**What the exercise asks**.
In the records below, find every line that contains "nose" and list it.

**Records for this task**.
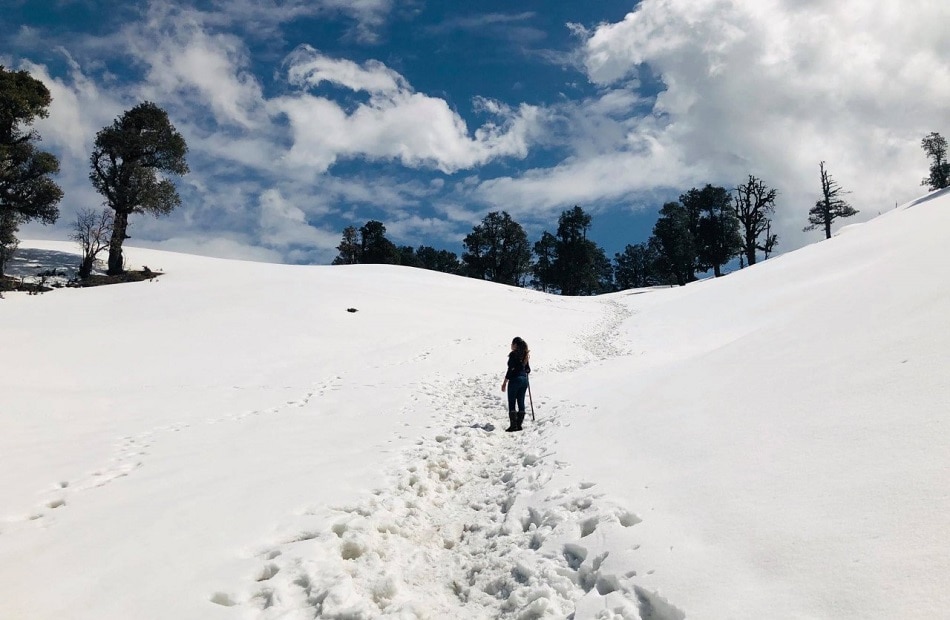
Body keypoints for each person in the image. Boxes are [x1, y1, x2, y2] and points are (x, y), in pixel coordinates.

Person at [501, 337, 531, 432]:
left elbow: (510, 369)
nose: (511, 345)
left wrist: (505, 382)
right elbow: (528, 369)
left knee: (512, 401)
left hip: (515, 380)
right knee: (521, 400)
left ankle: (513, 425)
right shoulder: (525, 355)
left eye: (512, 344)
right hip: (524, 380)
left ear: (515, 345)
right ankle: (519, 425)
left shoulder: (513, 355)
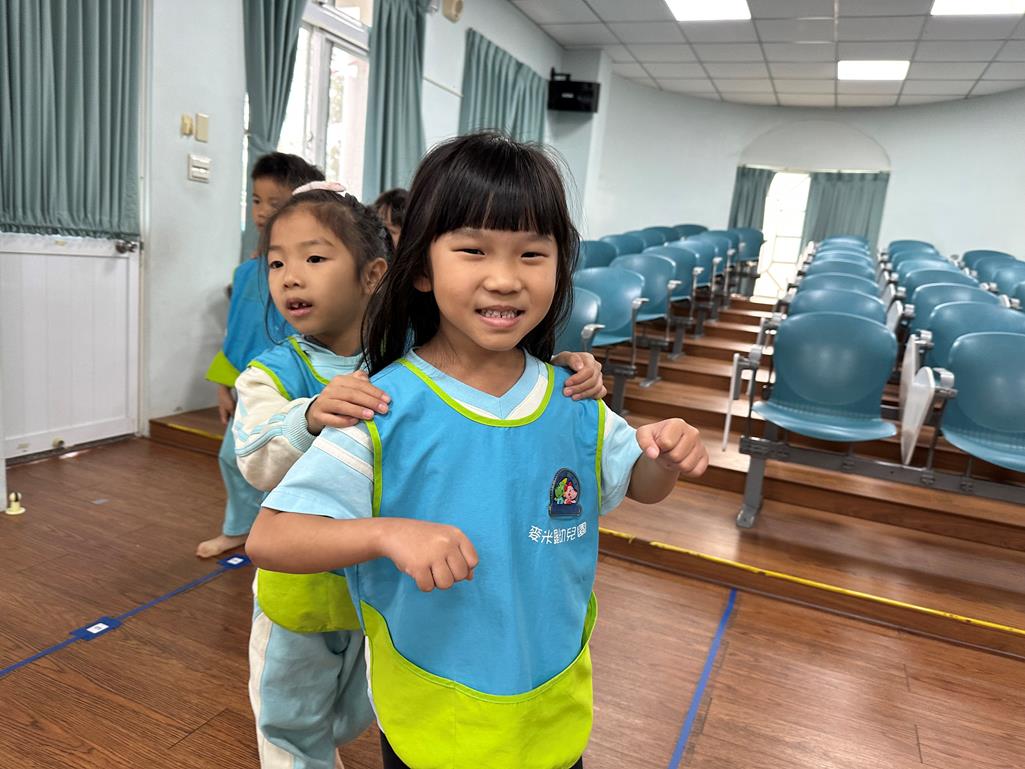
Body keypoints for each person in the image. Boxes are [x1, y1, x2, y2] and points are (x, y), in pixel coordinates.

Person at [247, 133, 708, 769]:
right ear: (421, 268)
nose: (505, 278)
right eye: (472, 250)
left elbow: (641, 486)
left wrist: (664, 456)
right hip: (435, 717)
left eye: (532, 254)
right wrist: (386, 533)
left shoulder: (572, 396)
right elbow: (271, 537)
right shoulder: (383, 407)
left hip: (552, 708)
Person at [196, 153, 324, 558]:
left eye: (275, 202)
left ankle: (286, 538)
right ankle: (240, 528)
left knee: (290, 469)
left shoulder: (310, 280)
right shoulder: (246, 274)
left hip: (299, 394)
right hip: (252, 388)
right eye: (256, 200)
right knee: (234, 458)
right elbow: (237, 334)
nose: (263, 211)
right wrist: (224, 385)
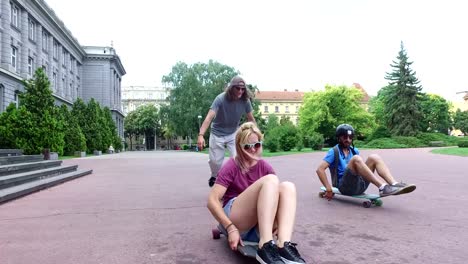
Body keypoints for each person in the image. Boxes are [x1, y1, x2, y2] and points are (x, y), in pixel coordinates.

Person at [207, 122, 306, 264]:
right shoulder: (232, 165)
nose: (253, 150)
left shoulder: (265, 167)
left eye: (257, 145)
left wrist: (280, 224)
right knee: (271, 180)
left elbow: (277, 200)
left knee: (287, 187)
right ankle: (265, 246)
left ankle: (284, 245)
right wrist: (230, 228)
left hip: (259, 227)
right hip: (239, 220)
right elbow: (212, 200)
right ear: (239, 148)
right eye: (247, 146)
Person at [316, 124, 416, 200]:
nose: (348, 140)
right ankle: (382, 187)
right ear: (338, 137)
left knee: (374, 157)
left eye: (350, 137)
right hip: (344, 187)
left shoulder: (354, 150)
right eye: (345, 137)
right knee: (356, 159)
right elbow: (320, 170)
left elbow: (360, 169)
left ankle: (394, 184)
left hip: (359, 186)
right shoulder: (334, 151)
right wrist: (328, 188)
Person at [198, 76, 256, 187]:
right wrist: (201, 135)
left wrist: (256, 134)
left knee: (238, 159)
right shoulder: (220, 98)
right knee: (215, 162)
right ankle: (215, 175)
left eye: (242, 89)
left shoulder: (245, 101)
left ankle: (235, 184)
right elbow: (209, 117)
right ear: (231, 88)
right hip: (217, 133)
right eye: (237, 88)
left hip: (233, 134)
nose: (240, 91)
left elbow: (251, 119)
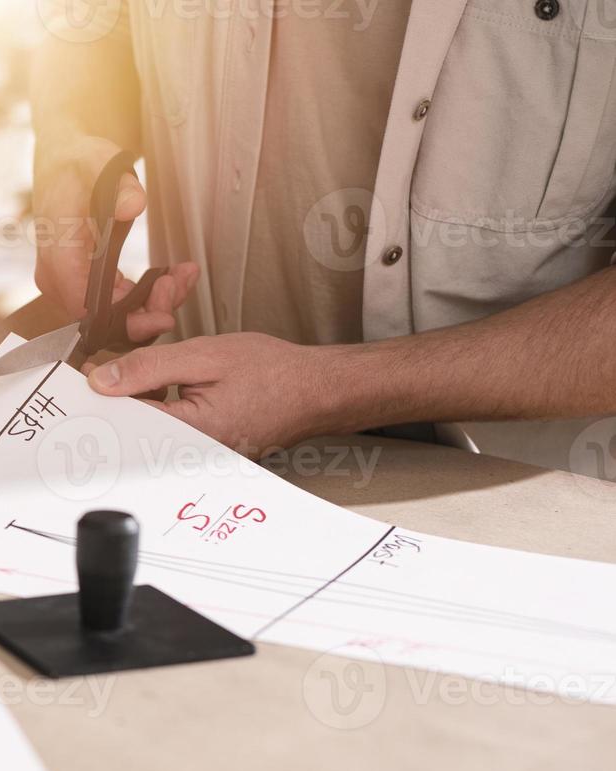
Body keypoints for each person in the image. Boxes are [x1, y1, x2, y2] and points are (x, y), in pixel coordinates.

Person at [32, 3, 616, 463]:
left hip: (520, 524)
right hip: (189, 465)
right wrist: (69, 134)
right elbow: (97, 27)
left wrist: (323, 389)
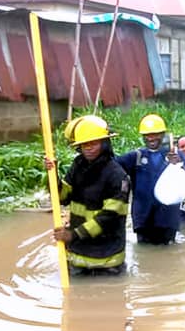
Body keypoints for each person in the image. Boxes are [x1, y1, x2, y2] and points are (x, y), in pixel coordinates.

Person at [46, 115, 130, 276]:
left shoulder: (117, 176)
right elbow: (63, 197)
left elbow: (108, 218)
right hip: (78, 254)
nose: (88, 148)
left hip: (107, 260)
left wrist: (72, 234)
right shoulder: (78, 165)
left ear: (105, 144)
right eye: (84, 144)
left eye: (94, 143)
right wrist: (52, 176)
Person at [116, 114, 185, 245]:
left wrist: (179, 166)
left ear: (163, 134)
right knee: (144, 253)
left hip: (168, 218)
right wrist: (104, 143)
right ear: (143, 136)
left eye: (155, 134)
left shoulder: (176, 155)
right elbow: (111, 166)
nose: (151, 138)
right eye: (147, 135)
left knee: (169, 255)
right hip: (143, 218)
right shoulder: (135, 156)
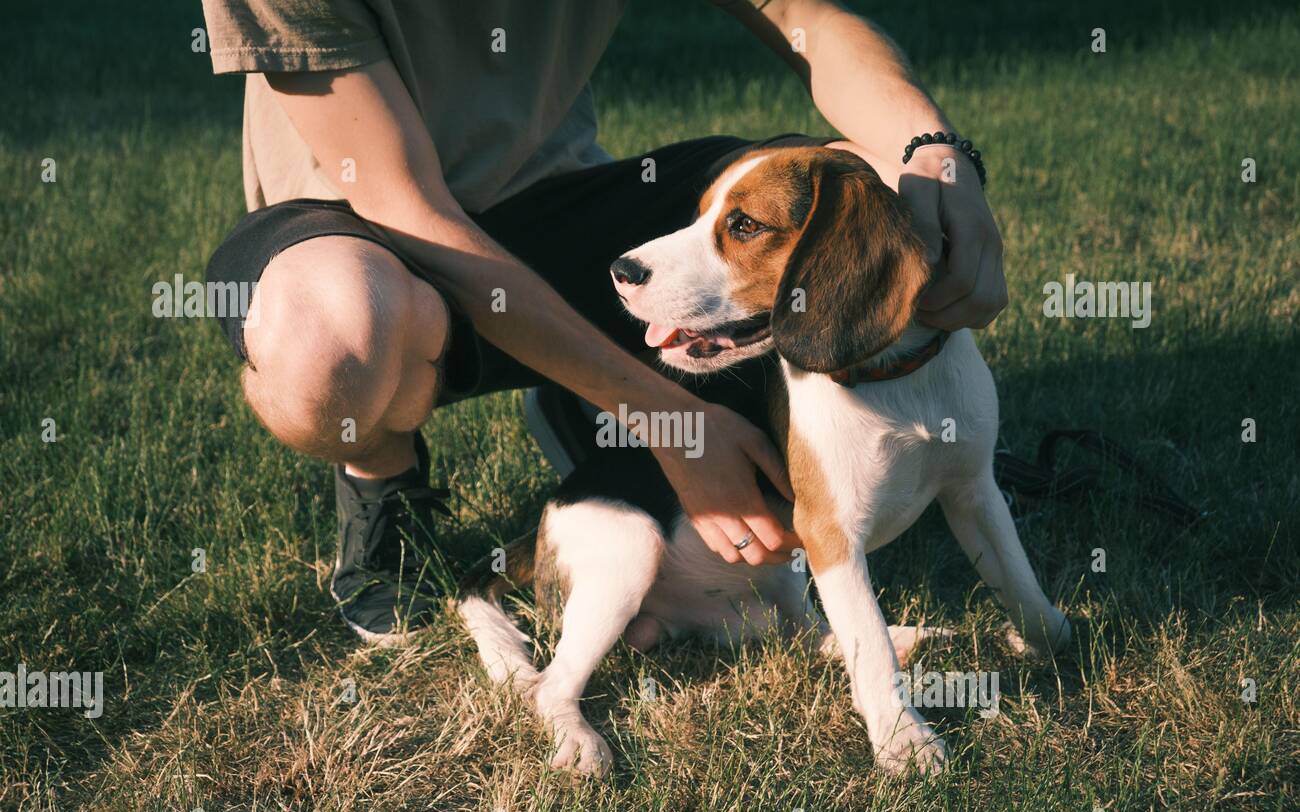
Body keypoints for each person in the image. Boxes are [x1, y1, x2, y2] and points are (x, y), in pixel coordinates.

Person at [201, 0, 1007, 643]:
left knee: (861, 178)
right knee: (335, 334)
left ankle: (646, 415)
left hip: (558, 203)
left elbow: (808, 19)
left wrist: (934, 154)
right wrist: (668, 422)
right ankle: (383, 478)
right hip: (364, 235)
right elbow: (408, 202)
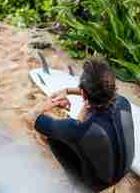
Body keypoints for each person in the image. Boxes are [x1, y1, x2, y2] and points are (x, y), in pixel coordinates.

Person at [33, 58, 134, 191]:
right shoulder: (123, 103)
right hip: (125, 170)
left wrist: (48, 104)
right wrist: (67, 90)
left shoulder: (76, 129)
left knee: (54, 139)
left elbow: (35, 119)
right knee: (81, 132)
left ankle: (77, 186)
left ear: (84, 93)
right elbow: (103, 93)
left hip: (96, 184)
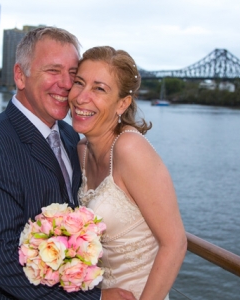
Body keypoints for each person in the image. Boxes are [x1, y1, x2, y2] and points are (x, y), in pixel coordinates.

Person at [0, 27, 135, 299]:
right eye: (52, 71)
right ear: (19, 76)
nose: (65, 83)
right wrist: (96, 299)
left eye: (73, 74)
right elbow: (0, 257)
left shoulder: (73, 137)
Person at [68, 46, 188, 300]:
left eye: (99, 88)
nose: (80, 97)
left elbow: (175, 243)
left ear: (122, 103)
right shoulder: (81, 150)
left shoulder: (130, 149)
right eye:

**Answer section**.
nose: (511, 345)
nose: (505, 278)
nose: (263, 211)
nose: (253, 150)
nose: (348, 140)
nose: (240, 91)
nose: (88, 148)
nose: (151, 138)
nose: (65, 83)
nose: (80, 97)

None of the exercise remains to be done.